Amigos, andar a pé faz bem. Fortalece os ossos, encolhe a barriga, mas acima de tudo, nos permite aproveitar o tempo para colocar as idéias em dia. Agora que moro perto do trabalho, re-descobri a bênção da caminhada. É o momento de colocar, mentalmente, a agenda em dia, de criar projetos novos, de repensar as conversas a seguir e até mesmo de escrever esta coluna.
No momento, meu trajeto inclui uma gama de botecos, desses de bairro, com balcão para se encostar a barriga e pedir uma pinga. São vários. Se concorrentes ou não, é difícil dizer. O fato é que há uma clientela fiel a cada um deles. Começo a identificar algumas figurinhas carimbadas, que marcam ponto todos os dias. Nunca saio do serviço antes das 8 da noite. Então, o horário nobre desses “barólatras” é passado, dia após dia, entre os “amigos de botequim”.
Há os cantores de moda de viola. Cantam de olhos fechados, emocionados (todos os dias a mesma música, é preciso dizer).
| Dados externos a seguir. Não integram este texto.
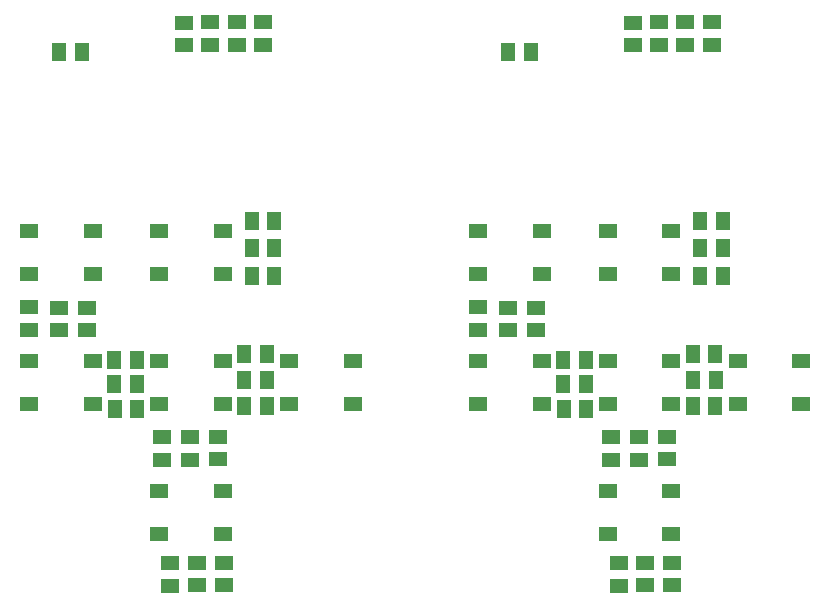
<source format=gbr>
G04 EAGLE Gerber RS-274X export*
G75*
%MOMM*%
%FSLAX34Y34*%
%LPD*%
%INSolderpaste Top*%
%IPPOS*%
%AMOC8*
5,1,8,0,0,1.08239X$1,22.5*%
G01*
%ADD10R,1.300000X1.500000*%
%ADD11R,1.550000X1.200000*%
%ADD12R,1.500000X1.300000*%
%ADD13R,1.300000X1.600000*%


D10*
X231500Y285600D03*
X250500Y285600D03*
D11*
X153000Y323500D03*
X207000Y323500D03*
X153000Y286500D03*
X207000Y286500D03*
D10*
X231500Y331900D03*
X250500Y331900D03*
X250500Y308900D03*
X231500Y308900D03*
D11*
X153000Y213500D03*
X207000Y213500D03*
X153000Y176500D03*
X207000Y176500D03*
D12*
X203500Y149000D03*
X203500Y130000D03*
X155800Y129700D03*
X155800Y148700D03*
X179300Y148800D03*
X179300Y129800D03*
D11*
X153000Y103500D03*
X207000Y103500D03*
X153000Y66500D03*
X207000Y66500D03*
D12*
X207800Y42400D03*
X207800Y23400D03*
X162500Y22900D03*
X162500Y41900D03*
X185000Y42300D03*
X185000Y23300D03*
D11*
X43000Y213500D03*
X97000Y213500D03*
X43000Y176500D03*
X97000Y176500D03*
D10*
X134800Y172400D03*
X115800Y172400D03*
X115300Y214400D03*
X134300Y214400D03*
X134400Y194000D03*
X115400Y194000D03*
D11*
X263000Y213500D03*
X317000Y213500D03*
X263000Y176500D03*
X317000Y176500D03*
D10*
X225200Y219300D03*
X244200Y219300D03*
X244200Y174900D03*
X225200Y174900D03*
X225500Y197200D03*
X244500Y197200D03*
D11*
X43000Y323500D03*
X97000Y323500D03*
X43000Y286500D03*
X97000Y286500D03*
D12*
X92300Y239500D03*
X92300Y258500D03*
X43200Y258700D03*
X43200Y239700D03*
X68300Y239500D03*
X68300Y258500D03*
X174100Y480800D03*
X174100Y499800D03*
X218800Y481200D03*
X218800Y500200D03*
X196500Y481100D03*
X196500Y500100D03*
X241500Y500200D03*
X241500Y481200D03*
D13*
X87700Y474500D03*
X68700Y474500D03*
D10*
X611500Y285600D03*
X630500Y285600D03*
D11*
X533000Y323500D03*
X587000Y323500D03*
X533000Y286500D03*
X587000Y286500D03*
D10*
X611500Y331900D03*
X630500Y331900D03*
X630500Y308900D03*
X611500Y308900D03*
D11*
X533000Y213500D03*
X587000Y213500D03*
X533000Y176500D03*
X587000Y176500D03*
D12*
X583500Y149000D03*
X583500Y130000D03*
X535800Y129700D03*
X535800Y148700D03*
X559300Y148800D03*
X559300Y129800D03*
D11*
X533000Y103500D03*
X587000Y103500D03*
X533000Y66500D03*
X587000Y66500D03*
D12*
X587800Y42400D03*
X587800Y23400D03*
X542500Y22900D03*
X542500Y41900D03*
X565000Y42300D03*
X565000Y23300D03*
D11*
X423000Y213500D03*
X477000Y213500D03*
X423000Y176500D03*
X477000Y176500D03*
D10*
X514800Y172400D03*
X495800Y172400D03*
X495300Y214400D03*
X514300Y214400D03*
X514400Y194000D03*
X495400Y194000D03*
D11*
X643000Y213500D03*
X697000Y213500D03*
X643000Y176500D03*
X697000Y176500D03*
D10*
X605200Y219300D03*
X624200Y219300D03*
X624200Y174900D03*
X605200Y174900D03*
X605500Y197200D03*
X624500Y197200D03*
D11*
X423000Y323500D03*
X477000Y323500D03*
X423000Y286500D03*
X477000Y286500D03*
D12*
X472300Y239500D03*
X472300Y258500D03*
X423200Y258700D03*
X423200Y239700D03*
X448300Y239500D03*
X448300Y258500D03*
X554100Y480800D03*
X554100Y499800D03*
X598800Y481200D03*
X598800Y500200D03*
X576500Y481100D03*
X576500Y500100D03*
X621500Y500200D03*
X621500Y481200D03*
D13*
X467700Y474500D03*
X448700Y474500D03*
M02*

</source>
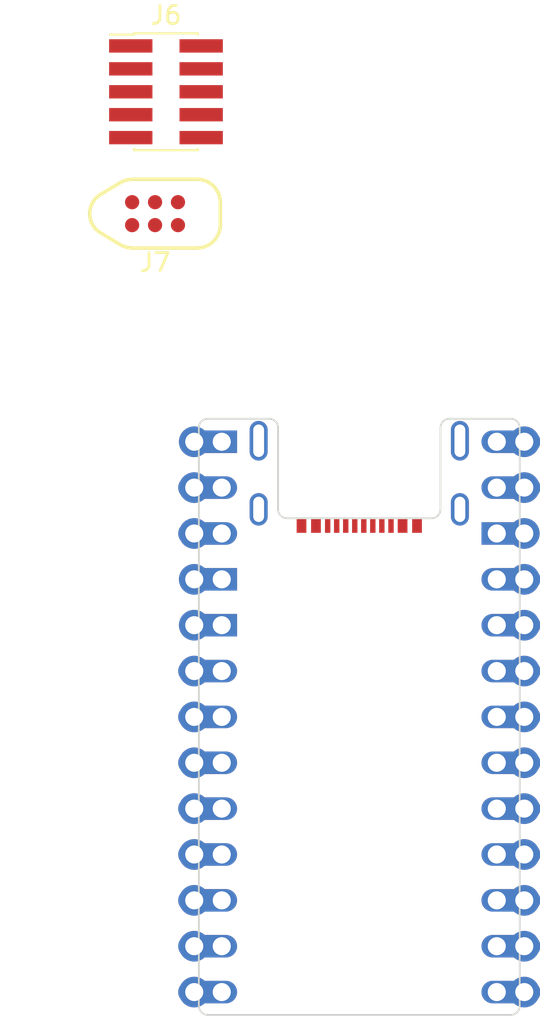
<source format=kicad_pcb>
(kicad_pcb
	(version 20240108)
	(generator "pcbnew")
	(generator_version "8.0")
	(general
		(thickness 1.6)
		(legacy_teardrops no)
	)
	(paper "A4")
	(layers
		(0 "F.Cu" signal)
		(31 "B.Cu" signal)
		(32 "B.Adhes" user "B.Adhesive")
		(33 "F.Adhes" user "F.Adhesive")
		(34 "B.Paste" user)
		(35 "F.Paste" user)
		(36 "B.SilkS" user "B.Silkscreen")
		(37 "F.SilkS" user "F.Silkscreen")
		(38 "B.Mask" user)
		(39 "F.Mask" user)
		(40 "Dwgs.User" user "User.Drawings")
		(41 "Cmts.User" user "User.Comments")
		(42 "Eco1.User" user "User.Eco1")
		(43 "Eco2.User" user "User.Eco2")
		(44 "Edge.Cuts" user)
		(45 "Margin" user)
		(46 "B.CrtYd" user "B.Courtyard")
		(47 "F.CrtYd" user "F.Courtyard")
		(48 "B.Fab" user)
		(49 "F.Fab" user)
		(50 "User.1" user)
		(51 "User.2" user)
		(52 "User.3" user)
		(53 "User.4" user)
		(54 "User.5" user)
		(55 "User.6" user)
		(56 "User.7" user)
		(57 "User.8" user)
		(58 "User.9" user)
	)
	(setup
		(pad_to_mask_clearance 0)
		(allow_soldermask_bridges_in_footprints no)
		(pcbplotparams
			(layerselection 0x00010fc_ffffffff)
			(plot_on_all_layers_selection 0x0000000_00000000)
			(disableapertmacros no)
			(usegerberextensions no)
			(usegerberattributes yes)
			(usegerberadvancedattributes yes)
			(creategerberjobfile yes)
			(dashed_line_dash_ratio 12.000000)
			(dashed_line_gap_ratio 3.000000)
			(svgprecision 4)
			(plotframeref no)
			(viasonmask no)
			(mode 1)
			(useauxorigin no)
			(hpglpennumber 1)
			(hpglpenspeed 20)
			(hpglpendiameter 15.000000)
			(pdf_front_fp_property_popups yes)
			(pdf_back_fp_property_popups yes)
			(dxfpolygonmode yes)
			(dxfimperialunits yes)
			(dxfusepcbnewfont yes)
			(psnegative no)
			(psa4output no)
			(plotreference yes)
			(plotvalue yes)
			(plotfptext yes)
			(plotinvisibletext no)
			(sketchpadsonfab no)
			(subtractmaskfromsilk no)
			(outputformat 1)
			(mirror no)
			(drillshape 1)
			(scaleselection 1)
			(outputdirectory "")
		)
	)
	(net 0 "")
	(net 1 "/D-")
	(net 2 "GND")
	(net 3 "/D+")
	(net 4 "unconnected-(J3-CC1-PadA5)")
	(net 5 "unconnected-(J3-SBU1-PadA8)")
	(net 6 "unconnected-(J3-CC2-PadB5)")
	(net 7 "unconnected-(J3-SBU2-PadB8)")
	(net 8 "Net-(J3-VBUS-PadA4)")
	(net 9 "/D9")
	(net 10 "/~{RESET}")
	(net 11 "/D21")
	(net 12 "/D4")
	(net 13 "/D18")
	(net 14 "/D5")
	(net 15 "/D19")
	(net 16 "/D14")
	(net 17 "+BATT")
	(net 18 "/D1")
	(net 19 "/D16")
	(net 20 "/D10")
	(net 21 "/D15")
	(net 22 "/D6")
	(net 23 "/~{RST}")
	(net 24 "VBUS")
	(net 25 "/D8")
	(net 26 "/D0")
	(net 27 "/D3")
	(net 28 "/EXT_3.3V")
	(net 29 "unconnected-(J102-Pin_5-Pad5)")
	(net 30 "/D7")
	(net 31 "/D20")
	(net 32 "/D2")
	(net 33 "VCC")
	(net 34 "/SWDIO")
	(net 35 "/SWCLK")
	(net 36 "/SWO")
	(net 37 "unconnected-(J6-KEY-Pad7)")
	(net 38 "unconnected-(J6-NC{slash}TDI-Pad8)")
	(footprint "ProMicro:USB_C_Receptacle_Jing_918-418K2024S40000" (layer "F.Cu") (at 148.50485 94.00375))
	(footprint "PCM_marbastlib-various:CON_TC2030_outlined" (layer "F.Cu") (at 137.184 77.126))
	(footprint "ProMicro:Connector_Pro_Micro_Castellated" (layer "F.Cu") (at 148.5 105))
	(footprint "Connector_PinHeader_1.27mm:PinHeader_2x05_P1.27mm_Vertical_SMD" (layer "F.Cu") (at 137.7895 70.376))
	(gr_arc
		(start 153 88.985)
		(mid 153.146447 88.631447)
		(end 153.5 88.485)
		(locked yes)
		(stroke
			(width 0.1)
			(type default)
		)
		(layer "Edge.Cuts")
		(uuid "2ff404e2-6e9f-49bf-858b-de0b660b2613")
	)
	(gr_arc
		(start 144.5 94)
		(mid 144.146447 93.853553)
		(end 144 93.5)
		(locked yes)
		(stroke
			(width 0.1)
			(type default)
		)
		(layer "Edge.Cuts")
		(uuid "3c721497-1d12-4d27-af6c-a0fa66f4d991")
	)
	(gr_arc
		(start 156.89 88.485)
		(mid 157.243553 88.631447)
		(end 157.39 88.985)
		(locked yes)
		(stroke
			(width 0.1)
			(type default)
		)
		(layer "Edge.Cuts")
		(uuid "53669b98-5fb6-4a13-9b11-91dfba7b9b15")
	)
	(gr_arc
		(start 153 93.5)
		(mid 152.853553 93.853553)
		(end 152.5 94)
		(locked yes)
		(stroke
			(width 0.1)
			(type default)
		)
		(layer "Edge.Cuts")
		(uuid "58bfe894-5df6-449c-b926-18e7d0a606a5")
	)
	(gr_arc
		(start 157.39 121.005)
		(mid 157.243553 121.358553)
		(end 156.89 121.505)
		(locked yes)
		(stroke
			(width 0.1)
			(type default)
		)
		(layer "Edge.Cuts")
		(uuid "7f77e767-02f5-483a-b7b4-2382d054600a")
	)
	(gr_arc
		(start 143.5 88.485)
		(mid 143.853553 88.631447)
		(end 144 88.985)
		(locked yes)
		(stroke
			(width 0.1)
			(type default)
		)
		(layer "Edge.Cuts")
		(uuid "81ae0e7b-633e-435e-b09e-c023d12d1cf0")
	)
	(gr_line
		(start 144.5 94)
		(end 152.5 94)
		(locked yes)
		(stroke
			(width 0.1)
			(type default)
		)
		(layer "Edge.Cuts")
		(uuid "82cb727d-8f19-466c-b935-eddc5b9bc208")
	)
	(gr_line
		(start 153.5 88.485)
		(end 156.89 88.485)
		(locked yes)
		(stroke
			(width 0.1)
			(type default)
		)
		(layer "Edge.Cuts")
		(uuid "856d472a-c6b2-4a7d-929c-307b88e09a81")
	)
	(gr_line
		(start 144 88.985)
		(end 144 93.5)
		(locked yes)
		(stroke
			(width 0.1)
			(type default)
		)
		(layer "Edge.Cuts")
		(uuid "95572758-159f-4ba9-8885-68f6c01f6d7a")
	)
	(gr_line
		(start 157.39 88.985)
		(end 157.39 121.005)
		(locked yes)
		(stroke
			(width 0.1)
			(type default)
		)
		(layer "Edge.Cuts")
		(uuid "a5e3f2dd-4b75-4069-93aa-c78fae2ceba8")
	)
	(gr_arc
		(start 139.61 88.985)
		(mid 139.756447 88.631447)
		(end 140.11 88.485)
		(locked yes)
		(stroke
			(width 0.1)
			(type default)
		)
		(layer "Edge.Cuts")
		(uuid "ab64942f-31da-4d78-a487-c19864227696")
	)
	(gr_arc
		(start 140.11 121.505)
		(mid 139.756447 121.358553)
		(end 139.61 121.005)
		(locked yes)
		(stroke
			(width 0.1)
			(type default)
		)
		(layer "Edge.Cuts")
		(uuid "b1ebb17d-739e-4da1-9678-ee5297c0bb96")
	)
	(gr_line
		(start 139.61 88.985)
		(end 139.61 121.005)
		(locked yes)
		(stroke
			(width 0.1)
			(type default)
		)
		(layer "Edge.Cuts")
		(uuid "bbfceb45-3793-46a2-877a-79fe4fe99a1b")
	)
	(gr_line
		(start 140.11 88.485)
		(end 143.5 88.485)
		(locked yes)
		(stroke
			(width 0.1)
			(type default)
		)
		(layer "Edge.Cuts")
		(uuid "c9bbaa8b-ece9-4384-86e7-fdc7dd4b13fe")
	)
	(gr_line
		(start 156.89 121.505)
		(end 140.11 121.505)
		(locked yes)
		(stroke
			(width 0.1)
			(type default)
		)
		(layer "Edge.Cuts")
		(uuid "cab8b4c1-d8d3-4260-9b59-3a4983a346d1")
	)
	(gr_line
		(start 153 93.5)
		(end 153 88.985)
		(locked yes)
		(stroke
			(width 0.1)
			(type default)
		)
		(layer "Edge.Cuts")
		(uuid "ef9707e0-058a-44a1-b49d-74f76d90267a")
	)
)
</source>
Parecem felizes, apaixonados, românticos. Sempre têm uma platéia a aplaudir-lhes os desafinados tons finais de suas canções.
Há os que preferem um bate-papo com algumas “mocinhas de família”, que também gostam de saltitar por entre as mesas esparramadas pela calçada, como pirilampos em noites de verão. Ah! Como são solícitas. Parecem ter todo o tempo e a atenção do mundo. São tão compreensivas. Em retribuição, os barrigudos derretem-se em elogios às colegas. Tratam-nas com uma educação e fineza à toda prova, especialmente em época de pagamento. Sempre fico a pensar onde foi que eles aprenderam a tratar tão bem de uma dama. Deve ter sido no trato com suas esposas, aquelas que devem a esta hora estar em casa lavando suas roupas.
De vez em quando, ouço parte das conversas. São sempre histórias de valentia, coragem, às vezes até de truculência. Como são corajosos os freqüentadores de botequim! Enfrentam, quase sempre sozinhos, desde bandidos armados até onças ferozes. Aqueles que os escutam têm medo até de duvidar. Será que rola algum campeonato tipo “quem-consegue-contar-a-pior?”
Parece haver uma atmosfera de amizade, de aconchego, de aceitação e de respeito. Não duvido que para alguns deles, eméritos pinguços, o bar seja o melhor lugar do mundo para se estar. Ali, os relacionamentos são superficiais, descomprometidos, frugais. Ali não se cobram compromissos nem fidelidades. Todos são bacanas, todo mundo é “mano”, porque ninguém exige nada. Luís Fernando Veríssimo explicaria isso com uma frase brilhante: “Como são agradáveis as pessoas que não conhecemos direito”.
É difícil imaginar que esses elementos sejam assim dentro de suas casas. Imagino como é que eles vão chegar em casa. Qual será a primeira palavra que vão dirigir à sua esposa ou a seus filhos? Qual será a reação a algum pedido de alguém da família? Haverá a mesma generosidade? Duvido.
Por incrível que pareça, isto me faz lembrar a Internet. Entre numa sala de bate-papo, conheça “amigos” e passe horas e horas em agradável amizade virtual. Nada mais cômodo. Amizade virtual é como amizade de bar. É fácil ser alguém quando, na verdade, se é ninguém. Converse o quanto quiser, sobre o que quiser. Quando enjoar, desligue. Ou saia da mesa. Você pode ser tão simpático quanto uma aeromoça quando está desenvolvendo uma amizade virtual. Não precisa mostrar quem você realmente é.
Por que conseguimos ser tão cruéis com as pessoas a quem mais amamos e ao mesmo tempo conseguimos ser tão gentis com aquelas que mal conhecemos? O que nos leva a vestir máscaras que não mostram nosso verdadeiro rosto? Por que veneramos tanto o relacionamento superficial com o desconhecido e evitamos tantas vezes as “feridas leais feitas por aquele que ama (Pv 27:6)”? É porque muitas vezes preferimos o caminho fácil do bar ou do teclado ao invés de enfrentarmos a nós mesmos, com nossas mazelas e fraquezas, com nosso mau-humor e intolerância, com nosso egoísmo e arrogância. Preferimos a superficialidade que não nos cobra mudança de atitude, que não aponta nossos erros, que não se atrita conosco para eliminar as saliências nefastas do nosso caráter.
Estou certo de que é por isso que Deus exige a mutualidade. Aqueles versículos que falam sobre “uns aos outros”, “uns com os outros”. Uma igreja não é um bar nem uma sala de bate-papo. É lugar de vidas que se entrelaçam, que se unem vitalmente. Desse amálgama deve surgir alguém melhor do era quando entrou.
Pensando bem:
Quem não compreende isso, será mais feliz se freqüentar o botequim da esquina.